**Records from a dataset**:
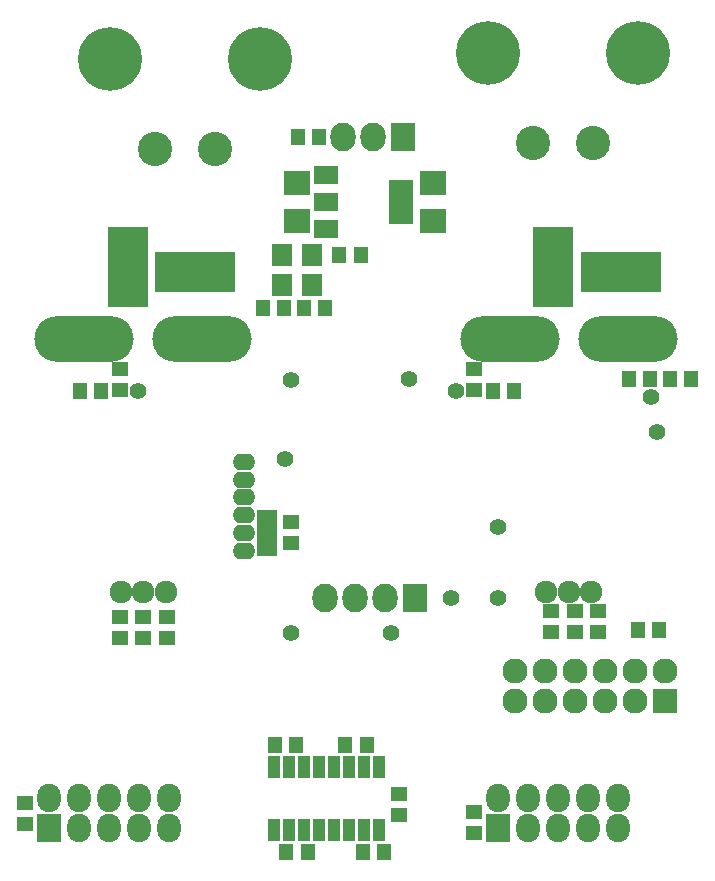
<source format=gbr>
G04 #@! TF.FileFunction,Soldermask,Bot*
%FSLAX46Y46*%
G04 Gerber Fmt 4.6, Leading zero omitted, Abs format (unit mm)*
G04 Created by KiCad (PCBNEW 4.0.5) date 02/07/17 23:03:00*
%MOMM*%
%LPD*%
G01*
G04 APERTURE LIST*
%ADD10C,0.100000*%
%ADD11C,2.900000*%
%ADD12C,5.400000*%
%ADD13C,1.924000*%
%ADD14O,8.400000X3.900000*%
%ADD15R,1.400000X1.200000*%
%ADD16R,2.000000X2.400000*%
%ADD17O,2.000000X2.400000*%
%ADD18R,2.127200X2.432000*%
%ADD19O,2.127200X2.432000*%
%ADD20R,1.200000X1.400000*%
%ADD21R,2.127200X2.127200*%
%ADD22O,2.127200X2.127200*%
%ADD23O,1.924000X1.400000*%
%ADD24R,1.700000X1.900000*%
%ADD25R,2.100000X1.600000*%
%ADD26R,2.100000X3.700000*%
%ADD27R,1.670000X1.365200*%
%ADD28R,1.000000X1.900000*%
%ADD29R,2.200000X2.000000*%
%ADD30R,3.400000X6.900000*%
%ADD31R,6.851600X3.400000*%
%ADD32C,1.400000*%
G04 APERTURE END LIST*
D10*
D11*
X57500000Y-13500000D03*
X62580000Y-13500000D03*
D12*
X53690000Y-5880000D03*
X66390000Y-5880000D03*
D11*
X25500000Y-14000000D03*
X30580000Y-14000000D03*
D12*
X21690000Y-6380000D03*
X34390000Y-6380000D03*
D13*
X26410000Y-51500000D03*
X24500000Y-51500000D03*
X22590000Y-51500000D03*
D14*
X19500000Y-30100000D03*
X29500000Y-30100000D03*
D13*
X62410000Y-51500000D03*
X60500000Y-51500000D03*
X58590000Y-51500000D03*
D14*
X55500000Y-30100000D03*
X65500000Y-30100000D03*
D15*
X52500000Y-70100000D03*
X52500000Y-71900000D03*
X26500000Y-53600000D03*
X26500000Y-55400000D03*
X46100000Y-70400000D03*
X46100000Y-68600000D03*
X63000000Y-53100000D03*
X63000000Y-54900000D03*
X14500000Y-69350000D03*
X14500000Y-71150000D03*
X24500000Y-55400000D03*
X24500000Y-53600000D03*
X61000000Y-54900000D03*
X61000000Y-53100000D03*
D16*
X54500000Y-71500000D03*
D17*
X54500000Y-68960000D03*
X57040000Y-71500000D03*
X57040000Y-68960000D03*
X59580000Y-71500000D03*
X59580000Y-68960000D03*
X62120000Y-71500000D03*
X62120000Y-68960000D03*
X64660000Y-71500000D03*
X64660000Y-68960000D03*
D18*
X47500000Y-52000000D03*
D19*
X44960000Y-52000000D03*
X42420000Y-52000000D03*
X39880000Y-52000000D03*
D20*
X35600000Y-64500000D03*
X37400000Y-64500000D03*
X41600000Y-64500000D03*
X43400000Y-64500000D03*
X38400000Y-73500000D03*
X36600000Y-73500000D03*
X44900000Y-73500000D03*
X43100000Y-73500000D03*
D15*
X22500000Y-53600000D03*
X22500000Y-55400000D03*
X59000000Y-53100000D03*
X59000000Y-54900000D03*
D21*
X68700000Y-60700000D03*
D22*
X68700000Y-58160000D03*
X66160000Y-60700000D03*
X66160000Y-58160000D03*
X63620000Y-60700000D03*
X63620000Y-58160000D03*
X61080000Y-60700000D03*
X61080000Y-58160000D03*
X58540000Y-60700000D03*
X58540000Y-58160000D03*
X56000000Y-60700000D03*
X56000000Y-58160000D03*
D20*
X41100000Y-23000000D03*
X42900000Y-23000000D03*
D23*
X33000000Y-48000000D03*
X33000000Y-46500000D03*
X33000000Y-45000000D03*
X33000000Y-43500000D03*
X33000000Y-42000000D03*
X33000000Y-40500000D03*
D24*
X38750000Y-23000000D03*
X36250000Y-23000000D03*
X36250000Y-25500000D03*
X38750000Y-25500000D03*
D15*
X37000000Y-47400000D03*
X37000000Y-45600000D03*
D25*
X40000000Y-20800000D03*
X40000000Y-18500000D03*
X40000000Y-16200000D03*
D26*
X46300000Y-18500000D03*
D27*
X35000000Y-45230000D03*
X35000000Y-46500000D03*
X35000000Y-47770000D03*
D28*
X35555000Y-66300000D03*
X36825000Y-66300000D03*
X38095000Y-66300000D03*
X39365000Y-66300000D03*
X40635000Y-66300000D03*
X41905000Y-66300000D03*
X43175000Y-66300000D03*
X44445000Y-66300000D03*
X44445000Y-71700000D03*
X43175000Y-71700000D03*
X41905000Y-71700000D03*
X40635000Y-71700000D03*
X39365000Y-71700000D03*
X38095000Y-71700000D03*
X36825000Y-71700000D03*
X35555000Y-71700000D03*
D20*
X66350000Y-54750000D03*
X68150000Y-54750000D03*
D29*
X49000000Y-16900000D03*
X49000000Y-20100000D03*
X37500000Y-16900000D03*
X37500000Y-20100000D03*
D16*
X16500000Y-71500000D03*
D17*
X16500000Y-68960000D03*
X19040000Y-71500000D03*
X19040000Y-68960000D03*
X21580000Y-71500000D03*
X21580000Y-68960000D03*
X24120000Y-71500000D03*
X24120000Y-68960000D03*
X26660000Y-71500000D03*
X26660000Y-68960000D03*
D20*
X39400000Y-13000000D03*
X37600000Y-13000000D03*
D30*
X23200000Y-24000000D03*
D31*
X28900000Y-24400000D03*
D30*
X59200000Y-24000000D03*
D31*
X64900000Y-24400000D03*
D18*
X46500000Y-13000000D03*
D19*
X43960000Y-13000000D03*
X41420000Y-13000000D03*
D20*
X36400000Y-27500000D03*
X34600000Y-27500000D03*
D15*
X22500000Y-34400000D03*
X22500000Y-32600000D03*
X52500000Y-34400000D03*
X52500000Y-32600000D03*
D20*
X69100000Y-33500000D03*
X70900000Y-33500000D03*
X39900000Y-27500000D03*
X38100000Y-27500000D03*
X19100000Y-34500000D03*
X20900000Y-34500000D03*
X55900000Y-34500000D03*
X54100000Y-34500000D03*
X65600000Y-33500000D03*
X67400000Y-33500000D03*
D32*
X50500000Y-52000000D03*
X54500000Y-52000000D03*
X45500000Y-55000000D03*
X37000000Y-55000000D03*
X24000000Y-34500000D03*
X37000000Y-33600000D03*
X54500000Y-46000000D03*
X67500000Y-35000000D03*
X36500000Y-40250000D03*
X47000000Y-33500000D03*
X68000000Y-38000000D03*
X51000000Y-34500000D03*
M02*

</source>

**YOUR INSTRUCTIONS**:
Copy each line from the data above that includes "LIST".

**RESULT OF THE TASK**:
G04 APERTURE LIST*
G04 APERTURE END LIST*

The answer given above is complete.